Um menino descobre que o bandeirante Fernão Dias Paes foi seu antepassado e, encantado com a novidade, passa a se dividir entre sua rotina de escola, casa e deveres, e um episódio do século 17. Sonho e realidade se confundem em O sonho de Fernão ; uma aventura com Fernão Dias Paes, de Wilson Rossato. O lançamento do livro será na noite de hoje, dentro do projeto Quinta Cultural do T-Bone, que também contará com a presença do escritor gaúcho Daniel Galera (lançando sua HQ Cachalote, feita em parceria com o desenhista Rafael Coutinho), além de show da cantora Sandra Dualibe e bate-papo com a escritora e poeta Noélia Ribeiro.
A obra de Rossato é ficção com pitadas de realidade, já que o jornalista e escritor, nascido em Piracicaba (SP), é descendente de verdade do desbravador que sonhava encontrar esmeraldas no interior do país. A descoberta do fato também é descrita quase fielmente no texto ; a diferença é que o autor só veio a saber do ilustre parentesco dois anos atrás, adulto. O fato está registrado em uma obra escrita por Frederico de Barros Brotero, em 1956, para o Instituto Histórico e Geográfico do Estado de São Paulo, em que consta o nome de solteira da mãe de Rossato.
Escrito na primeira pessoa, o livro conta as peripécias de Wilson, adolescente que se empolga ao saber que o bandeirante paulista é seu antepassado. Ao adormecer, vai parar nos preparativos para a bandeira das esmeraldas, expedição realizada em 1674. ;Pensei que essa história poderia render um bom infantojuvenil, com aventura e informação histórica. Minha licença poética foi me colocar como criança, nos tempos atuais, usando celular;, diz ele, que vive em Brasília há 18 anos e também escreveu o romance adulto O tolo precário, vencedor dos prêmios da revista Cult e da Oficina do Autor, da Funarte.
Palestras
O sonho de Fernão é o segundo livro que Rossato escreve como parte de um projeto próprio de inclusão cultural, com edição bancada com recursos do Fundo de Apoio à Cultura (FAC), da Secretaria de Cultura do Distrito Federal. O anterior foi O DJ e as armas proibidas, que levou o escritor a visitar e a fazer palestras em unidades onde meninos infratores cumprem pena.

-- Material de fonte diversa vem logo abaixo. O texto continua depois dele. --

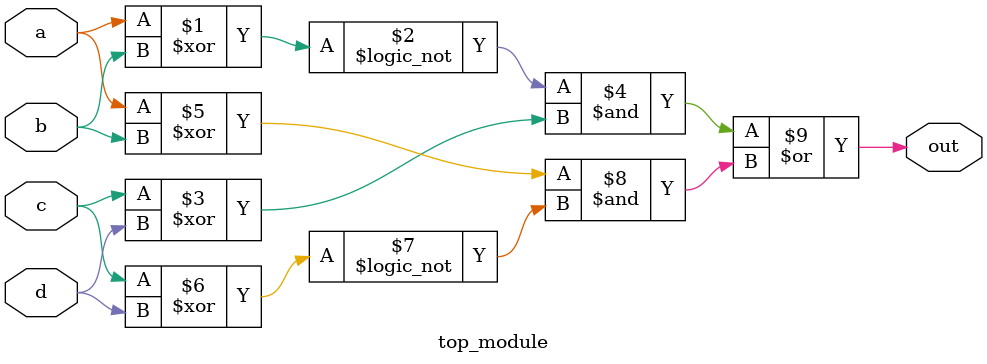
<source format=v>
module top_module(
    input a,
    input b,
    input c,
    input d,
    output out  ); 
    
    assign out = !(a ^ b) & (c ^ d) | (a ^ b) & !(c ^ d);

endmodule
</source>
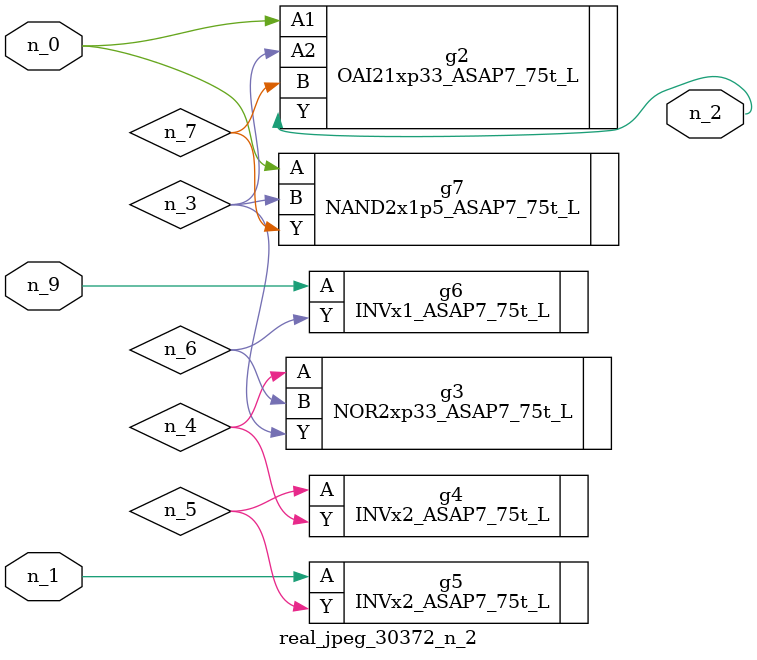
<source format=v>
module real_jpeg_30372_n_2 (n_1, n_0, n_9, n_2);

input n_1;
input n_0;
input n_9;

output n_2;

wire n_5;
wire n_4;
wire n_6;
wire n_7;
wire n_3;

OAI21xp33_ASAP7_75t_L g2 ( 
.A1(n_0),
.A2(n_3),
.B(n_7),
.Y(n_2)
);

NAND2x1p5_ASAP7_75t_L g7 ( 
.A(n_0),
.B(n_3),
.Y(n_7)
);

INVx2_ASAP7_75t_L g5 ( 
.A(n_1),
.Y(n_5)
);

NOR2xp33_ASAP7_75t_L g3 ( 
.A(n_4),
.B(n_6),
.Y(n_3)
);

INVx2_ASAP7_75t_L g4 ( 
.A(n_5),
.Y(n_4)
);

INVx1_ASAP7_75t_L g6 ( 
.A(n_9),
.Y(n_6)
);


endmodule
</source>
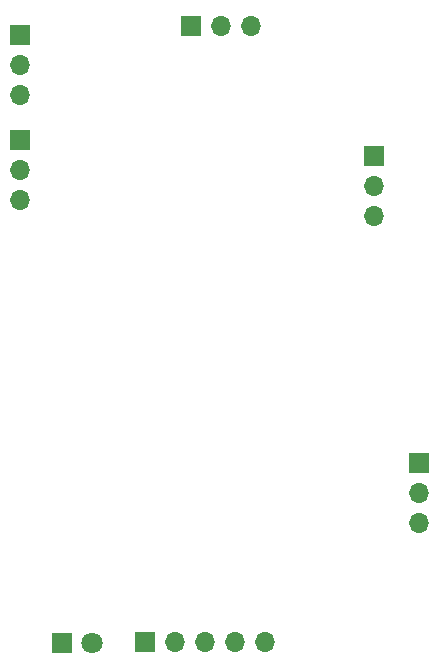
<source format=gbr>
%TF.GenerationSoftware,KiCad,Pcbnew,(6.0.2)*%
%TF.CreationDate,2022-08-13T11:44:49+02:00*%
%TF.ProjectId,HM2,484d322e-6b69-4636-9164-5f7063625858,rev?*%
%TF.SameCoordinates,Original*%
%TF.FileFunction,Soldermask,Bot*%
%TF.FilePolarity,Negative*%
%FSLAX46Y46*%
G04 Gerber Fmt 4.6, Leading zero omitted, Abs format (unit mm)*
G04 Created by KiCad (PCBNEW (6.0.2)) date 2022-08-13 11:44:49*
%MOMM*%
%LPD*%
G01*
G04 APERTURE LIST*
%ADD10R,1.700000X1.700000*%
%ADD11O,1.700000X1.700000*%
%ADD12R,1.800000X1.800000*%
%ADD13C,1.800000*%
G04 APERTURE END LIST*
D10*
%TO.C,RV5*%
X150600000Y-131360000D03*
D11*
X150600000Y-133900000D03*
X150600000Y-136440000D03*
%TD*%
D10*
%TO.C,RV4*%
X146800000Y-105375000D03*
D11*
X146800000Y-107915000D03*
X146800000Y-110455000D03*
%TD*%
D10*
%TO.C,RV2*%
X131375000Y-94300000D03*
D11*
X133915000Y-94300000D03*
X136455000Y-94300000D03*
%TD*%
D10*
%TO.C,J1*%
X127460000Y-146500000D03*
D11*
X130000000Y-146500000D03*
X132540000Y-146500000D03*
X135080000Y-146500000D03*
X137620000Y-146500000D03*
%TD*%
D10*
%TO.C,RV1*%
X116900000Y-95060000D03*
D11*
X116900000Y-97600000D03*
X116900000Y-100140000D03*
%TD*%
D10*
%TO.C,RV3*%
X116900000Y-103975000D03*
D11*
X116900000Y-106515000D03*
X116900000Y-109055000D03*
%TD*%
D12*
%TO.C,D2*%
X120425000Y-146600000D03*
D13*
X122965000Y-146600000D03*
%TD*%
M02*

</source>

Desta vez, quase todos os mil exemplares serão encaminhados a escolas públicas nas comunidades carentes do Paranoá e de Itapoã. Na noite de hoje, eles serão vendidos pelo preço simbólico de R$ 1. ;Peço para os meus amigos que vão ao lançamento para comprarem exemplares a serem doados a escolas públicas. Depois de lerem o livro, os alunos farão um trabalho e eu visitarei a escola para um bate-papo. A presença do autor incentiva a leitura;, comenta ele, que contou com a colaboração do filho, Igor, de 15 anos, para ilustrar a obra.

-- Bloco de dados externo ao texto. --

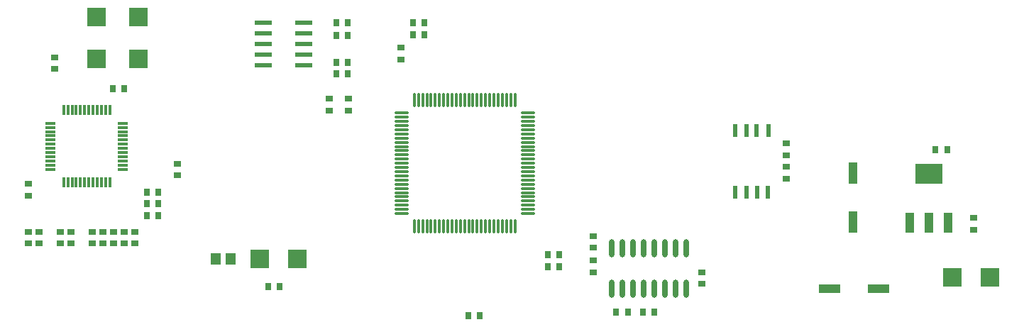
<source format=gtp>
%FSLAX43Y43*%
%MOMM*%
%SFA1B1*%

%IPPOS*%
%ADD10R,0.799998X0.899998*%
%ADD11R,0.899998X0.799998*%
%ADD12O,0.599999X2.199996*%
%ADD13R,0.507999X1.499997*%
%ADD14R,2.299995X2.299995*%
%ADD15R,1.199998X1.399997*%
%ADD16R,2.199996X2.199996*%
%ADD17O,1.799996X0.299999*%
%ADD18O,0.299999X1.799996*%
%ADD19R,2.539995X1.015998*%
%ADD20R,1.015998X2.539995*%
%ADD21R,1.199998X0.299999*%
%ADD22R,0.299999X1.199998*%
%ADD23R,2.031996X0.634999*%
%ADD24R,0.999998X2.399995*%
%ADD25R,3.299993X2.399995*%
%LNlp_led_cube_8x8x8-1*%
%LPD*%
G54D10*
X90739Y100456D03*
X92139D03*
X65469Y98678D03*
X64069D03*
X68133Y83565D03*
X69533D03*
Y84962D03*
X68133D03*
X69533Y86359D03*
X68133D03*
X128715Y72008D03*
X127315D03*
X125540D03*
X124140D03*
X82611Y75056D03*
X84011D03*
X90739Y106552D03*
X92139D03*
X90739Y105028D03*
X92139D03*
X90739Y101853D03*
X92139D03*
X107887Y71627D03*
X106487D03*
X99883Y106552D03*
X101283D03*
X115950Y77469D03*
X117350D03*
X99883Y105155D03*
X101283D03*
X117350Y78866D03*
X115950D03*
X162240Y91439D03*
X163640D03*
G54D11*
X57149Y101026D03*
Y102426D03*
X71754Y88326D03*
Y89726D03*
X66674Y81598D03*
Y80198D03*
X53974Y87313D03*
Y85913D03*
X65404Y80198D03*
Y81598D03*
X64134Y80198D03*
Y81598D03*
X62864Y80198D03*
Y81598D03*
X61594Y80198D03*
Y81598D03*
X57784Y80198D03*
Y81598D03*
X59054Y80198D03*
Y81598D03*
X53974D03*
Y80198D03*
X55244Y81598D03*
Y80198D03*
X121411Y79690D03*
Y81090D03*
X134365Y75372D03*
Y76772D03*
X121411Y76769D03*
Y78169D03*
X144398Y89345D03*
Y87945D03*
Y92139D03*
Y90739D03*
X92201Y96073D03*
Y97473D03*
X98424Y102169D03*
Y103569D03*
X89915Y97473D03*
Y96073D03*
X166750Y83249D03*
Y81849D03*
G54D12*
X132460Y79615D03*
X131190D03*
X129920D03*
X128650D03*
X127380D03*
X126110D03*
X124840D03*
X123570D03*
X132460Y74815D03*
X131190D03*
X129920D03*
X128650D03*
X127380D03*
X126110D03*
X124840D03*
X123570D03*
G54D13*
X138359Y86342D03*
X139659D03*
X140959D03*
X142259D03*
X142309Y93692D03*
X140909D03*
X139659D03*
X138359D03*
G54D14*
X86069Y78358D03*
X81569D03*
X164246Y76199D03*
X168746D03*
G54D15*
X78115Y78358D03*
X76315D03*
G54D16*
X62142Y107274D03*
Y102274D03*
X67142Y107274D03*
Y102274D03*
G54D17*
X98494Y95788D03*
Y95288D03*
Y94788D03*
Y94288D03*
Y93788D03*
Y93288D03*
Y92788D03*
Y92288D03*
Y91788D03*
Y91288D03*
Y90788D03*
Y90288D03*
Y89788D03*
Y89288D03*
Y88788D03*
Y88288D03*
Y87788D03*
Y87288D03*
Y86788D03*
Y86288D03*
Y85788D03*
Y85288D03*
Y84788D03*
Y84288D03*
Y83788D03*
X113594D03*
Y84288D03*
Y84788D03*
Y85288D03*
Y85788D03*
Y86288D03*
Y86788D03*
Y87288D03*
Y87788D03*
Y88288D03*
Y88788D03*
Y89288D03*
Y89788D03*
Y90288D03*
Y90788D03*
Y91288D03*
Y91788D03*
Y92288D03*
Y92788D03*
Y93288D03*
Y93788D03*
Y94288D03*
Y94788D03*
Y95288D03*
Y95788D03*
G54D18*
X100044Y82238D03*
X100544D03*
X101044D03*
X101544D03*
X102044D03*
X102544D03*
X103044D03*
X103544D03*
X104044D03*
X104544D03*
X105044D03*
X105544D03*
X106044D03*
X106544D03*
X107044D03*
X107544D03*
X108044D03*
X108544D03*
X109044D03*
X109544D03*
X110044D03*
X110544D03*
X111044D03*
X111544D03*
X112044D03*
Y97338D03*
X111544D03*
X111044D03*
X110544D03*
X110044D03*
X109544D03*
X109044D03*
X108544D03*
X108044D03*
X107544D03*
X107044D03*
X106544D03*
X106044D03*
X105544D03*
X105044D03*
X104544D03*
X104044D03*
X103544D03*
X103044D03*
X102544D03*
X102044D03*
X101544D03*
X101044D03*
X100544D03*
X100044D03*
G54D19*
X155447Y74802D03*
X149605D03*
G54D20*
X152399Y88645D03*
Y82803D03*
G54D21*
X56659Y94570D03*
Y94070D03*
Y93570D03*
Y93070D03*
Y92570D03*
Y92070D03*
Y91570D03*
Y91070D03*
Y90570D03*
Y90070D03*
Y89570D03*
Y89070D03*
X65259D03*
Y89570D03*
Y90070D03*
Y90570D03*
Y91070D03*
Y91570D03*
Y92070D03*
Y92570D03*
Y93070D03*
Y93570D03*
Y94070D03*
Y94570D03*
G54D22*
X58209Y87520D03*
X58709D03*
X59209D03*
X59709D03*
X60209D03*
X60709D03*
X61209D03*
X61709D03*
X62209D03*
X62709D03*
X63209D03*
X63709D03*
Y96120D03*
X63209D03*
X62709D03*
X62209D03*
X61709D03*
X61209D03*
X60709D03*
X60209D03*
X59709D03*
X59209D03*
X58709D03*
X58209D03*
G54D23*
X86867Y106552D03*
Y105282D03*
Y104012D03*
Y102742D03*
Y101472D03*
X82041D03*
Y102742D03*
Y104012D03*
Y105282D03*
Y106552D03*
G54D24*
X159116Y82697D03*
X161416D03*
X163716D03*
G54D25*
X161416Y88497D03*
M02*
</source>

;Eu me aproveitei dessa curiosidade da minha vida para escrever o livro e fazê-lo chegar aonde dificilmente ele vai. A suprema vitória do projeto seria cada criança ler o livro, terminar e ficar com vontade de começar outro. Temos que despertar o hábito da leitura;, assinala ele, que também doará exemplares para o projeto de biblioteca popular Parada Cultural, iniciativa dos mesmos donos do T-Bone, que mantêm livros de literatura disponíveis em 38 paradas de ônibus da W3 Norte.
Trecho do livro
Olhei para os meus tênis de cano alto. Deviam ser diferentes para ele.
-- Um tipo de calça desconhecida -- ele continuou me observando -- uma camisa estranha onde está escrito alguma coisa, sabe-se lá em que língua.
-- É inglês, está escrito I love New York -- ensinei. Era uma das camisetas que meu pai tinha comprado quando foi aos Estados Unidos a trabalho.
-- Vou embora -- ele disse repentinamente, depois de me encarar durante alguns instantes.
E se virou. Só aí percebi que dez metros atrás dele, um cavalo estava amarrado numa árvore pastando tranquilamente.
Entrei em pânico.
O que eu faria? Não sabia onde estava. Sabia a data e a época, mas não acreditava ainda. O que poderia fazer?
De repente, me ocorreu uma ideia. E se fosse uma pegadinha?
Sim, meu pai poderia ter perfeitamente planejado e um programa de televisão ter armado tudo. Aquele garoto era um ator e eu passaria por bobo.
-- Meu pai me paga -- falei entre dentes.
Garcia olhou para mim quando resmunguei, mas não se deteve e foi em direção ao cavalo.
Enquanto isso, fiquei olhando para as árvores ao redor, procurando pelas câmaras escondidas.